Large or small, it's harder to carry out with areas that stir up stronger feelings. It's easier to find helpful thoughts that ease me away from frustration about blog writing, it's more challenging to find thoughts that shift anxiety about health or money. In these cases thinking about something that isn't money or health but that brings good feelings will do more to positively affect those areas than struggling to find related and helpful thoughts.
My friend Rachel Turiel recently posted about loving what you love. She wrote about grape buds, hops vines, chive flowers, potatoes, green beans, calendula, apples, and tomatoes. And she's right. Spending time, in any form, on the things we love, creates thoughts and feelings that are blissful, and bliss brings everything else our hearts desire.
The thing I love these days is Fairy Food. I want to be in a local craft fair, mingle with fellow artists, and make some cash, but if I am honest with myself I really just like making it. So much. Which is fantastic, because stipling the side of a tiny slice of birthday cake so that it looks like real cake absorbs my attention. I am so absorbed that negative thoughts are barred. I look up from fake pink frosting and find my life better, shinier, happier.
It works.
This is what I mean by ripe. It has all been here already, only now I am ready to drop into it.
I didn't say this today because I was embarrassed but when you handed me the plate to see your cakes I reached for one greedily thinking it was a sweet treat for me to partake of! If you can trick someone into almost eating the fairy food you must be doing something right :P And happy happy birthday! I didn't even know! <3 Amy
Posted by: Amy McGregor | 06/10/2011 at 11:14 AM
Oh my goodness, the fairy food the blog post. All wonderful treats!! Happy Belated Birthday!!
Posted by: Heather | 06/10/2011 at 06:16 PM
right on, sister. thanks for spreading the light!
Posted by: kris laroche | 06/10/2011 at 10:17 PM
wish I could transplant your brain into mine right now :) I'll keep trying.

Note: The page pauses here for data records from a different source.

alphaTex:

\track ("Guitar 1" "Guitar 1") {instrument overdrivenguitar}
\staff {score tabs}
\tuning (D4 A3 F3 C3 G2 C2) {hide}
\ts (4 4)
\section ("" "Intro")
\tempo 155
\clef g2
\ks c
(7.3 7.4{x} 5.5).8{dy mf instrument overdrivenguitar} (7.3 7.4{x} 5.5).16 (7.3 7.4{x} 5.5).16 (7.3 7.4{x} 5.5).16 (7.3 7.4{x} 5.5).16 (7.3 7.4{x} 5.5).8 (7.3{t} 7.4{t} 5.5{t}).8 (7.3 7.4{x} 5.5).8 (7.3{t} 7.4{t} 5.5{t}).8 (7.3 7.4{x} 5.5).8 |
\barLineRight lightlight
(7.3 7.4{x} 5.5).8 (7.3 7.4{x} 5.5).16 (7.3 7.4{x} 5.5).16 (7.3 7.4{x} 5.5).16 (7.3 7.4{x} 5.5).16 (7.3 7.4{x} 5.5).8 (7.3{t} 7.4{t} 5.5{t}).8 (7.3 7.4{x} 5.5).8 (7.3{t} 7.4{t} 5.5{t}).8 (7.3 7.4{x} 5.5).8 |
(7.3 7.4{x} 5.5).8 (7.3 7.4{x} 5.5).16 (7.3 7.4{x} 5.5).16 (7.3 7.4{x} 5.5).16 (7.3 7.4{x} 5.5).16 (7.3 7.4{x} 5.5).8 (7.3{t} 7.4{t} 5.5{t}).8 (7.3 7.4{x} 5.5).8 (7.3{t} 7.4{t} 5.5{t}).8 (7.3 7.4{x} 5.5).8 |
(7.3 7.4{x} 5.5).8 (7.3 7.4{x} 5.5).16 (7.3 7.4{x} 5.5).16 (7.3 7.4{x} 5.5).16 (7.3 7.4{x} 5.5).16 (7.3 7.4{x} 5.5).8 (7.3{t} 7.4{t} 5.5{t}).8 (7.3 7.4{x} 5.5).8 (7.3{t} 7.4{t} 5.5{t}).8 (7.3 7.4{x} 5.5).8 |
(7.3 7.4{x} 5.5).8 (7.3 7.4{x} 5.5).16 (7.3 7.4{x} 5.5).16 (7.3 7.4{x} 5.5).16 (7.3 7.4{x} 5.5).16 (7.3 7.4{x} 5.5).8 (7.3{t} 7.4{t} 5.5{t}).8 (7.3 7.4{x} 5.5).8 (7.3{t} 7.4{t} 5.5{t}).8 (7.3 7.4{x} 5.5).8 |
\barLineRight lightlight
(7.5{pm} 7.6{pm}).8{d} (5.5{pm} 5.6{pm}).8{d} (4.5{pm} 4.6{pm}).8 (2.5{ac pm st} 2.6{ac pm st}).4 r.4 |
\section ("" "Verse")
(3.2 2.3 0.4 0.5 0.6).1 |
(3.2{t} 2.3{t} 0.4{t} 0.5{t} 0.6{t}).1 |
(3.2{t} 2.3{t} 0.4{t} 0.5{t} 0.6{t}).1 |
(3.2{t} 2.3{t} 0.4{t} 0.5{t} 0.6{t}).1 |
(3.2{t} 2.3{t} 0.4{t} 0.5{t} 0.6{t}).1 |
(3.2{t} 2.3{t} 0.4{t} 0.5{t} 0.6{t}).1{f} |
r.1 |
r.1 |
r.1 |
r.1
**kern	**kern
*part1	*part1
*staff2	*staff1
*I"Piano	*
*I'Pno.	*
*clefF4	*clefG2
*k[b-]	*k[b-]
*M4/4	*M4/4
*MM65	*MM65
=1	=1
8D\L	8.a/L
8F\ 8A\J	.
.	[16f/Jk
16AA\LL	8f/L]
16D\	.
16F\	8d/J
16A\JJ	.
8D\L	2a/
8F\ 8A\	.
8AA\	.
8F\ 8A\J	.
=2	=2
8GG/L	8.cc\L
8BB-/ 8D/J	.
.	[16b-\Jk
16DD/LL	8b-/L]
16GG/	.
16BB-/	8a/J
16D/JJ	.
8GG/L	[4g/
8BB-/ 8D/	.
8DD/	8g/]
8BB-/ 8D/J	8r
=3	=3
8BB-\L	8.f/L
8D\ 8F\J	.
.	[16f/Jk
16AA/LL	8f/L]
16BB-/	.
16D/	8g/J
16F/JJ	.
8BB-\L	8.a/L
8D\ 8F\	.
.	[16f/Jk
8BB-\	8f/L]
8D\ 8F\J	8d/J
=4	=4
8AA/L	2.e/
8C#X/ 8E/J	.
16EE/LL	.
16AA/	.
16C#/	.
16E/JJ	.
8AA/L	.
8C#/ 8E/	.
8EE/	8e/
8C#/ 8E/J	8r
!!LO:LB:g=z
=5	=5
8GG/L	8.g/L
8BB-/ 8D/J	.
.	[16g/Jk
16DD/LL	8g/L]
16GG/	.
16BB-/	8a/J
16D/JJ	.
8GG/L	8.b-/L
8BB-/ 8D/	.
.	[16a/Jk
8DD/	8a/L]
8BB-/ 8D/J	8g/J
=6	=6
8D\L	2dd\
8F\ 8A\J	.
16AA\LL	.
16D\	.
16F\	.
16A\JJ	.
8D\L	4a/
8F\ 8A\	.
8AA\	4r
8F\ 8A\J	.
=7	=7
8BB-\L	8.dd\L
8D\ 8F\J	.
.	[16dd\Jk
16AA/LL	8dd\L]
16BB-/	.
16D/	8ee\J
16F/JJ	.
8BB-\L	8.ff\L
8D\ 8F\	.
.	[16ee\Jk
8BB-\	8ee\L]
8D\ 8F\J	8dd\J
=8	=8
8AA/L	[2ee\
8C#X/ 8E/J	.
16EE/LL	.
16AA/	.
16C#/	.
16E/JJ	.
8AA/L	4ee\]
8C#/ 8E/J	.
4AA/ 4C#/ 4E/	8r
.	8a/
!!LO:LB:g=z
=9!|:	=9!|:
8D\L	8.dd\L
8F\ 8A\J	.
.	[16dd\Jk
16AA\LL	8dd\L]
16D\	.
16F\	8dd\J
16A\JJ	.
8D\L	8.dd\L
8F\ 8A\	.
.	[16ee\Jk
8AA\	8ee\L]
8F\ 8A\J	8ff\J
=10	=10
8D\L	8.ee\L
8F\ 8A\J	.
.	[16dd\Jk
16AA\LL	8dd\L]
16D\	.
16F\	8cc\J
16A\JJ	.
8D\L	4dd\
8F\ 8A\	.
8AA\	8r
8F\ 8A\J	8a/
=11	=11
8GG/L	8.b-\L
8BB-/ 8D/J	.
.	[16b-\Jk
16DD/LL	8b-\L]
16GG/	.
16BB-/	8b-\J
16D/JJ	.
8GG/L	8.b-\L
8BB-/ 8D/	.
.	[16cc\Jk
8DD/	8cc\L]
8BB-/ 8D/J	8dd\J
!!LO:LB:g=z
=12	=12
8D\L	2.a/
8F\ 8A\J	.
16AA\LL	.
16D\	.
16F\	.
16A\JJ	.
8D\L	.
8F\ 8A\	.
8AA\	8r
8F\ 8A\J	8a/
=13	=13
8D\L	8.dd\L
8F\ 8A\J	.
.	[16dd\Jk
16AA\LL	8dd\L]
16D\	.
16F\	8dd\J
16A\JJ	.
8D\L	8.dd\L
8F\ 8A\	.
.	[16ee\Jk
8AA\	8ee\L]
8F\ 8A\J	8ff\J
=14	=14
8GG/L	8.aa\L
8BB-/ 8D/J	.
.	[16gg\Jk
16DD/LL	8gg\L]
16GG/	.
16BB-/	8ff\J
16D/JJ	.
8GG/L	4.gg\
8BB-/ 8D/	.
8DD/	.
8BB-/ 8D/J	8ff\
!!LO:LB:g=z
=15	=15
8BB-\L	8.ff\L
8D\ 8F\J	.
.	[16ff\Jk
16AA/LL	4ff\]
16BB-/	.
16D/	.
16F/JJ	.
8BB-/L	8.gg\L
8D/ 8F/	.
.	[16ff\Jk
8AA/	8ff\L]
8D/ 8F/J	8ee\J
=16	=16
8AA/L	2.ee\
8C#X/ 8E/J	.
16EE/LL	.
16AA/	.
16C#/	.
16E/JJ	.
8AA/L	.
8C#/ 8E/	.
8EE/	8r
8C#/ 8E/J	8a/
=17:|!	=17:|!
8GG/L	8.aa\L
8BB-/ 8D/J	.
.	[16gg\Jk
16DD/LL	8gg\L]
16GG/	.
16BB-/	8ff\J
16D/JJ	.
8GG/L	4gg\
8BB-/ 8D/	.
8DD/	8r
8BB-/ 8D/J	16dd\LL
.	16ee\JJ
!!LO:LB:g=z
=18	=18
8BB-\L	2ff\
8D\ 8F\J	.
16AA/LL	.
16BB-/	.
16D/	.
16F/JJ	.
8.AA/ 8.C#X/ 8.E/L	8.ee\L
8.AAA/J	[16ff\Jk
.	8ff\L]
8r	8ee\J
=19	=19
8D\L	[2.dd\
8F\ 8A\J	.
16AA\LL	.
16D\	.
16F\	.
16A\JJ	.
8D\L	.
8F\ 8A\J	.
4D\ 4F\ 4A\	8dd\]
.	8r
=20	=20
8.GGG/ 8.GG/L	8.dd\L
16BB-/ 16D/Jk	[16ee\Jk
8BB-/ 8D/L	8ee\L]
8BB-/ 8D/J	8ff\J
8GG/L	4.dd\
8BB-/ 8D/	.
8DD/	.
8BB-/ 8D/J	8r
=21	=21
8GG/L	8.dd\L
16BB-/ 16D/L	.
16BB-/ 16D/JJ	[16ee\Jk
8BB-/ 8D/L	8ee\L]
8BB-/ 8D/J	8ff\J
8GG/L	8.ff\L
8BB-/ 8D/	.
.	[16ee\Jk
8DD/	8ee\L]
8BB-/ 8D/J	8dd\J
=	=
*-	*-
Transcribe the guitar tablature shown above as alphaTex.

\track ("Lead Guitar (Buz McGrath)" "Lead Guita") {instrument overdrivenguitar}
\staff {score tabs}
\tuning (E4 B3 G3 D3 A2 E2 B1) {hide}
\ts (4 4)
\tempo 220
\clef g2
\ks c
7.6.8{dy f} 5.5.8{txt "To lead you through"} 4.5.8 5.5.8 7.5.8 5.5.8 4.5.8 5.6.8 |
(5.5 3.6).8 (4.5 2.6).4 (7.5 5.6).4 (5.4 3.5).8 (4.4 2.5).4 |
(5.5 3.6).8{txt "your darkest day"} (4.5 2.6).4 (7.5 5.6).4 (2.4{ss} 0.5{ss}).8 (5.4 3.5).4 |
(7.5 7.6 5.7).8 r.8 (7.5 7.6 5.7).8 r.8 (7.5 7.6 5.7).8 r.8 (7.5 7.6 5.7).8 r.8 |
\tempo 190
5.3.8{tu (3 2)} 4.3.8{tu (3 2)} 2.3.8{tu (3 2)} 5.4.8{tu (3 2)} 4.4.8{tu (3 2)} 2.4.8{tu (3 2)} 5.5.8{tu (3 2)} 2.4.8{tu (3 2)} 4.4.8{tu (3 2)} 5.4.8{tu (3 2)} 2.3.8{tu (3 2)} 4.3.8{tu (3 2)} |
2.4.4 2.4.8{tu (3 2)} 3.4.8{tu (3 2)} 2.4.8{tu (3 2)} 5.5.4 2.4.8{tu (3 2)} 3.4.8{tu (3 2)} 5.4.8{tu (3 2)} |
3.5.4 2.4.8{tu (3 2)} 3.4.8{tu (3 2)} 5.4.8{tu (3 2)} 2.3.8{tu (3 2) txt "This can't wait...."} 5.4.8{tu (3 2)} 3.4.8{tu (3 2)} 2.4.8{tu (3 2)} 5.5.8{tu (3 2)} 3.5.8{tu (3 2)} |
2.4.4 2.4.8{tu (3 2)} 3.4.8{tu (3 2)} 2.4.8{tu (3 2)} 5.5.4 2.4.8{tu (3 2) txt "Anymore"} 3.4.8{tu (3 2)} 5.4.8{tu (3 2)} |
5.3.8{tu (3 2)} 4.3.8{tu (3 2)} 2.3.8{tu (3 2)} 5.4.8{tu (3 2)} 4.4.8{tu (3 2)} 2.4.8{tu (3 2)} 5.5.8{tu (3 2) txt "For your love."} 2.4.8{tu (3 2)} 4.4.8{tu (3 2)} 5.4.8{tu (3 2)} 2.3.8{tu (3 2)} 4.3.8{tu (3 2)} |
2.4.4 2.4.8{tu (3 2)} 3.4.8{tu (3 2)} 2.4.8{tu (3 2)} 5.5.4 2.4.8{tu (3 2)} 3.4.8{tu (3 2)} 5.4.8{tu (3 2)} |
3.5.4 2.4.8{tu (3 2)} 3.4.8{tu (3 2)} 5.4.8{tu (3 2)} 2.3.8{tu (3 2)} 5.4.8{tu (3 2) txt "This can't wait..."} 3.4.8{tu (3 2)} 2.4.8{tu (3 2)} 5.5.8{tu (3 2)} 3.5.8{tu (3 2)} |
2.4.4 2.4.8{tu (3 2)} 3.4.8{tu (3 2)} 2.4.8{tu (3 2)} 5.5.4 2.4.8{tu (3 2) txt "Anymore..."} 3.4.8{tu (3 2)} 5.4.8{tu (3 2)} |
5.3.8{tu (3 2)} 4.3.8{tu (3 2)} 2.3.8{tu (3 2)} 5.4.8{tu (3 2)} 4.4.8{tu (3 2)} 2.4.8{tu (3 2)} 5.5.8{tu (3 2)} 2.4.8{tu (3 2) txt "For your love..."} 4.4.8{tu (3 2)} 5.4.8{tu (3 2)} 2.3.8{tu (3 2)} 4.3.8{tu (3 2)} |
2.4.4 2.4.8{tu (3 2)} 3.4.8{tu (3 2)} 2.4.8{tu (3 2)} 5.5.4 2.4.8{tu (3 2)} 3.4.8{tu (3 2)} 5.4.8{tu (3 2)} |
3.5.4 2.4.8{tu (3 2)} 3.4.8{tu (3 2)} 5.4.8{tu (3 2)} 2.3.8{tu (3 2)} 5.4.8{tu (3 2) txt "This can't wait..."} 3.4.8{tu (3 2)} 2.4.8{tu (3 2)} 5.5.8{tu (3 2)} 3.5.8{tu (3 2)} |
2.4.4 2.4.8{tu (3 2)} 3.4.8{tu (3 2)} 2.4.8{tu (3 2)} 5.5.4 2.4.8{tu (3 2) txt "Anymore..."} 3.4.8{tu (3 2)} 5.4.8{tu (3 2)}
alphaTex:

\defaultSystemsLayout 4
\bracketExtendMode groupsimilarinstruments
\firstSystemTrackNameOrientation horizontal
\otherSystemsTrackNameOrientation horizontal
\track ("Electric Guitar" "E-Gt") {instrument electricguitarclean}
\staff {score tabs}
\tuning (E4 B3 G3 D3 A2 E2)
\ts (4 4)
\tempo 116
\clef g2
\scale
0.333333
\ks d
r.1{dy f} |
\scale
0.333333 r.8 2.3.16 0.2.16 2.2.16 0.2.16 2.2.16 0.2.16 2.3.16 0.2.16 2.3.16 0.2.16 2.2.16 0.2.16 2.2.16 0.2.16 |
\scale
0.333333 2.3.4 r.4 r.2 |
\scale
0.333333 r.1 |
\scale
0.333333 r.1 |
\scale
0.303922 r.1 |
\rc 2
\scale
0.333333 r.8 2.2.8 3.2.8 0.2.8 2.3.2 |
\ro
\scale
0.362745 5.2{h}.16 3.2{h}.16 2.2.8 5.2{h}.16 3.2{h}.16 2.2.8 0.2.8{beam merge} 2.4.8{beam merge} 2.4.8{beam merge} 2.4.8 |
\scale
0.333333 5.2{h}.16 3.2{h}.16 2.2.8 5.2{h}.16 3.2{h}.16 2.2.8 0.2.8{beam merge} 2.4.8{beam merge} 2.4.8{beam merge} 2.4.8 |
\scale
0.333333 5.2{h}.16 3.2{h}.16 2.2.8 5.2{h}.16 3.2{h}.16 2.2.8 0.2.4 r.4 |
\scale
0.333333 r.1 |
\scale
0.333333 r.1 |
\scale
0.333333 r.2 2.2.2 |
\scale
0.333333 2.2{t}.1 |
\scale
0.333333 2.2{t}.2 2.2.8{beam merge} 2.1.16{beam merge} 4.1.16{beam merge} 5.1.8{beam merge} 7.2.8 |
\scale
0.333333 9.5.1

Posted by: Joanna | 06/12/2011 at 11:43 AM
happy birthday
xxxcarrie-anne
Posted by: carrie | 06/13/2011 at 06:16 PM
i loved this post....the reaching for and the creating of betterment for ourselves and our families as a result :) so many useful things here for me to do and shift, thank you :)
doing what we love equalling bliss, and broadening our heart's energy, all of it rippling outwards...beautiful!
happy birthday...don't tell Echo that one of your audience recently turned 46.....she'll think that's petrified!!